3 of 49 comments (clear)

  1. So let me get this straight... by X-treme-LLama · · Score: 4, Insightful

    Development and implementation, has been slow or nonexistent across the board.. But that doesn't mean it is a failure..

    No, ok, I'll grant him that.. But sometimes no matter how useful (or perhaps good) an idea is, it just doesn't happen. Sorry mate..

    In the interview he says that it's a bit of a "chicken and the egg" problem, yet while he lists a few minor adopters who have it somewhat deployed, he has no concrete solution to the problem..
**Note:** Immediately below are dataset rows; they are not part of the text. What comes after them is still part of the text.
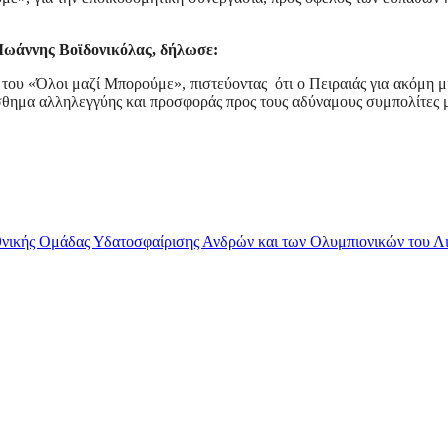
Ιωάννης Βοϊδονικόλας, δήλωσε:
ου «Όλοι μαζί Μπορούμε», πιστεύοντας ότι ο Πειραιάς για ακόμη μι
σθημα αλληλεγγύης και προσφοράς προς τους αδύναμους συμπολίτες 
θνικής Ομάδας Υδατοσφαίρισης Ανδρών και των Ολυμπιονικών του Λ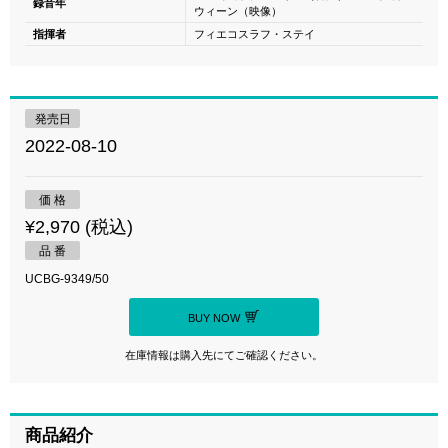
録音年
ウィーン（映像）
指揮者
フィエコスラフ・ステイ
発売日
2022-08-10
価 格
¥2,970 (税込)
品 番
UCBG-9349/50
BUY NOW
在庫情報は購入先にてご確認ください。
商品紹介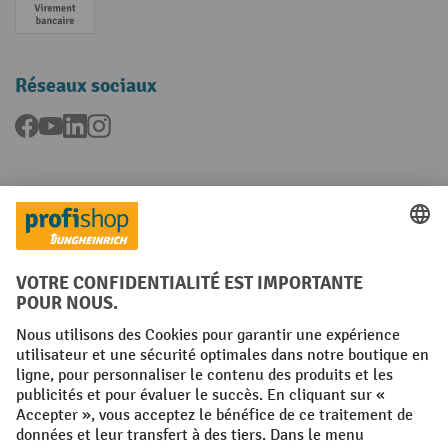
Paiement anticipé
Réseaux sociaux
Facebook
YouTube
LinkedIn
Instagram
Langues
FR
NL
Conditions générales
Mentions légales
Protection des Données
Politique de cookies
All prices excl. VAT plus
shipping costs
and possible delivery charges,
if not stated otherwise.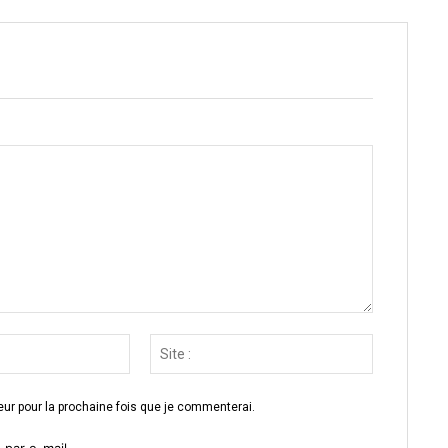
Email
Site
:*
:
ur pour la prochaine fois que je commenterai.
par e-mail.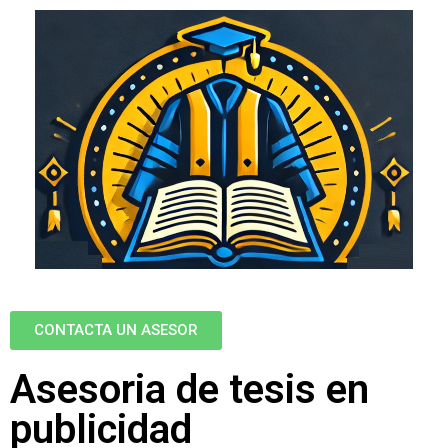
CONTACTA UN ASESOR
Asesoria de tesis en
publicidad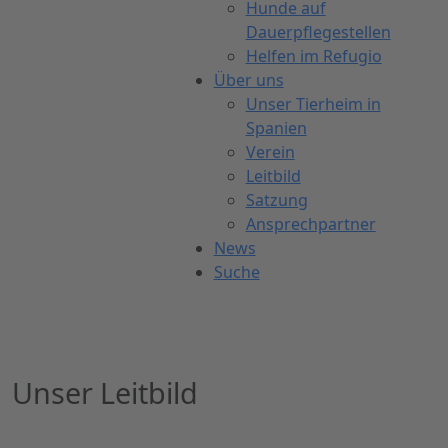
Hunde auf
Dauerpflegestellen
Helfen im Refugio
Über uns
Unser Tierheim in
Spanien
Verein
Leitbild
Satzung
Ansprechpartner
News
Suche
Unser Leitbild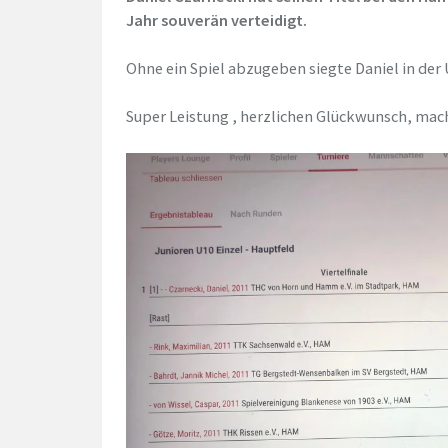
Jahr souverän verteidigt.
Ohne ein Spiel abzugeben siegte Daniel in der
Super Leistung , herzlichen Glückwunsch, mach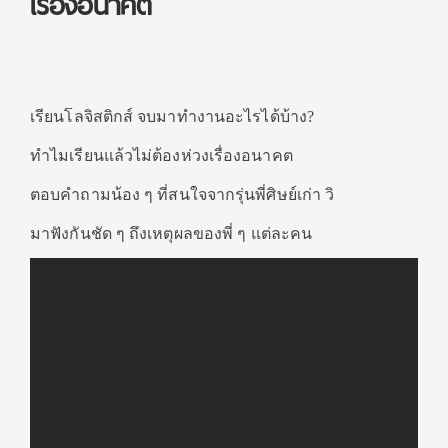
เรื่องอนาคต
เรียนโลจิสติกส์ จบมาทำงานอะไรได้บ้าง?
ทำไมเรียนแล้วไม่ต้องห่วงเรื่องอนาคต
ตอบคำถามน้อง ๆ ที่สนใจจากรุ่นพี่ศิษย์เก่า วิ
มาฟังกันชัด ๆ ถึงเหตุผลของพี่ ๆ แต่ละคน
    Any type of dns security, or verification is certainly interesting, and probably beneficial, but DNS is 25-30 years old, and still works, there just isn't a compelling reason to augment it for most people who deal with keeping DNS servers running...

    1. Re:So let me get this straight... by Workaphobia · · Score: 3, Insightful

      Why push solutions no one wants? Because they're good solutions to worthy problems. Because they're better than what we have. Because to not push them would offend technological common sense. If no one wants them then that doesn't mean they are inferior solutions; it could just as easily mean that people do not understand the problem.

      I believe there was a quote by a president who commented on the telephone, that went along the lines of, "It's a marvelous invention, but who would ever want one?"

      --
      Evidently, the key to understanding recursion is to begin by understanding recursion. The rest is easy.
  2. Re:what do spam and porn have in common? by plague3106 · · Score: 3, Insightful

    No, spam is not a freedom of speech issue. For example, no one's freedom of speech permits them to fill up the HR guy's email box to the point where it is almost unusable. The mailbox exists for the purpose of business communications.

    Freedom of speech does not permit you to litter your neighbors house with leaflets, not matter what they say.

    I don't think people are going to far in battling spam; we recently switched to a new mail server, which has spam filtering built in using several filters, and our HR person is very grateful. Now instead of 300 spam emails, and 3 legit ones, he only has the three legit ones, and possibly a few spam.

    On the other hand, no one is being forced to look at a porn site. Anyone that wants to see it can, and anyone that doesn't go browsing for it.